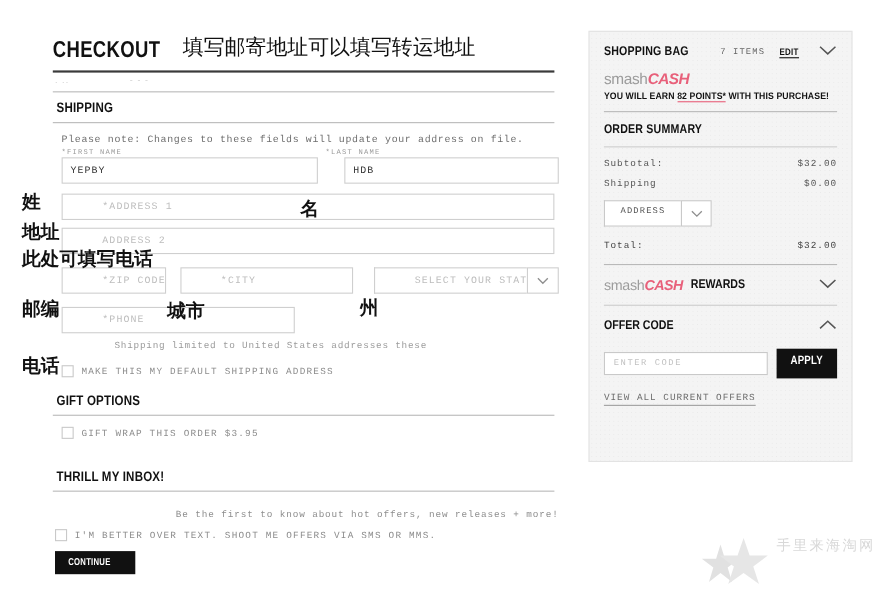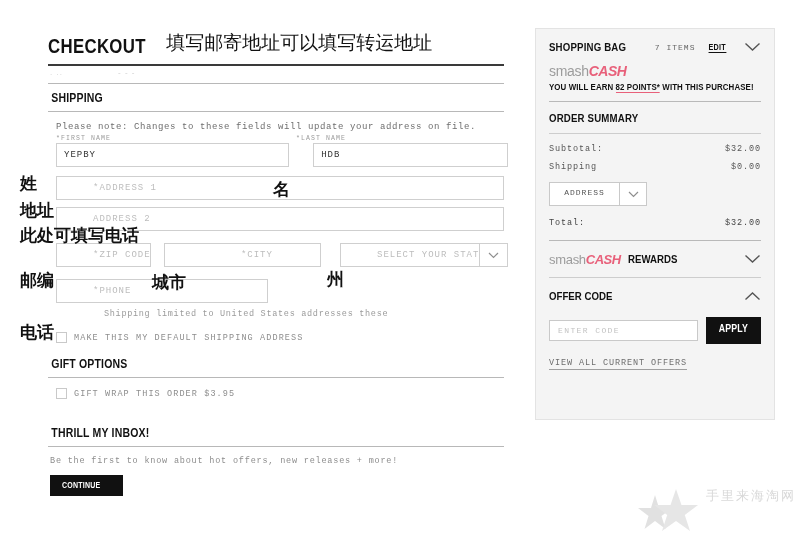--- a/index.html
+++ b/index.html
@@ -157,21 +157,21 @@
       <div class="fld mono" style="width:254px;margin-left:8px;">YEPBY</div>
       <div class="fld mono" style="width:212px;margin-left:24px;">HDB</div>
     </div>
 
     
     <div class="fld mono ph fw" style="margin:9px 0 0 8px;">*ADDRESS 1</div>
     
     <div class="fld mono ph fw" style="margin:7px 0 0 8px;">ADDRESS 2</div>
 
     
-    <div class="row" style="margin:12px 0 12px 8px;text-align:center;">
+    <div class="row" style="margin:12px 0 12px 8px;">
       <div class="fld mono ph" style="width:96px;">*ZIP CODE</div>
       <div class="fld mono ph" style="width:160px;margin-left:13px;">*CITY</div>
       <div class="state-wrap" style="margin-left:19px;">
         <div class="fld mono ph">SELECT YOUR STATE</div>
         <div class="caret">
           <svg width="11" height="7" viewBox="0 0 11 7">
               <path d="M1 1l4.5 4.5L10 1" fill="none" stroke="#8f8f8f" stroke-width="1.2"></path>
             </svg>
         </div>
       </div>
@@ -191,21 +191,25 @@
     <div class="sec-head" style="padding-top:14px;">GIFT OPTIONS</div>
     <hr class="rule-mid">
     <div class="cbrow" style="margin-top:10px;">
       <div class="cbox"></div>
       <div class="cbl mono">GIFT WRAP THIS ORDER $3.95</div>
     </div>
 
     
     <div class="sec-head" style="padding-top:27px;">THRILL MY INBOX!</div>
     <hr class="rule-mid">
-    <div class="cbl mono" style="margin:9px 0 0 2px;letter-spacing:.8px;">Be the first to know about hot offers, new releases + more!</div>
+    <div class="cbl mono" style="margin:16px 0 0 2px;letter-spacing:.8px;text-align:right;">Be the first to know about hot offers, new releases + more!</div>
+    <div class="cbrow" style="margin:8px 0 0 2px;">
+      <div class="cbox"></div>
+      <div class="cbl mono">I'M BETTER OVER TEXT. SHOOT ME OFFERS VIA SMS OR MMS.</div>
+    </div>
 
     <div class="continue">
       <span>CONTINUE</span>
     </div>
   </div>
 
   <div class="cn-note" style="left:20px;top:172px;">姓</div>
   <div class="cn-note" style="left:273px;top:178px;">名</div>
   <div class="cn-note" style="left:20px;top:199px;">地址</div>
   <div class="cn-note" style="left:20px;top:224px;">此处可填写电话</div>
• • • • • • •
Please copy the entries in full. Leave each image out.

--- a/index.html
+++ b/index.html
@@ -157,21 +157,21 @@
       <div class="fld mono" style="width:254px;margin-left:8px;">YEPBY</div>
       <div class="fld mono" style="width:212px;margin-left:24px;">HDB</div>
     </div>
 
     
     <div class="fld mono ph fw" style="margin:9px 0 0 8px;">*ADDRESS 1</div>
     
     <div class="fld mono ph fw" style="margin:7px 0 0 8px;">ADDRESS 2</div>
 
     
-    <div class="row" style="margin:12px 0 12px 8px;text-align:center;">
+    <div class="row" style="margin:12px 0 12px 8px;">
       <div class="fld mono ph" style="width:96px;">*ZIP CODE</div>
       <div class="fld mono ph" style="width:160px;margin-left:13px;">*CITY</div>
       <div class="state-wrap" style="margin-left:19px;">
         <div class="fld mono ph">SELECT YOUR STATE</div>
         <div class="caret">
           <svg width="11" height="7" viewBox="0 0 11 7">
               <path d="M1 1l4.5 4.5L10 1" fill="none" stroke="#8f8f8f" stroke-width="1.2"></path>
             </svg>
         </div>
       </div>
@@ -191,21 +191,25 @@
     <div class="sec-head" style="padding-top:14px;">GIFT OPTIONS</div>
     <hr class="rule-mid">
     <div class="cbrow" style="margin-top:10px;">
       <div class="cbox"></div>
       <div class="cbl mono">GIFT WRAP THIS ORDER $3.95</div>
     </div>
 
     
     <div class="sec-head" style="padding-top:27px;">THRILL MY INBOX!</div>
     <hr class="rule-mid">
-    <div class="cbl mono" style="margin:9px 0 0 2px;letter-spacing:.8px;">Be the first to know about hot offers, new releases + more!</div>
+    <div class="cbl mono" style="margin:16px 0 0 2px;letter-spacing:.8px;text-align:right;">Be the first to know about hot offers, new releases + more!</div>
+    <div class="cbrow" style="margin:8px 0 0 2px;">
+      <div class="cbox"></div>
+      <div class="cbl mono">I'M BETTER OVER TEXT. SHOOT ME OFFERS VIA SMS OR MMS.</div>
+    </div>
 
     <div class="continue">
       <span>CONTINUE</span>
     </div>
   </div>
 
   <div class="cn-note" style="left:20px;top:172px;">姓</div>
   <div class="cn-note" style="left:273px;top:178px;">名</div>
   <div class="cn-note" style="left:20px;top:199px;">地址</div>
   <div class="cn-note" style="left:20px;top:224px;">此处可填写电话</div>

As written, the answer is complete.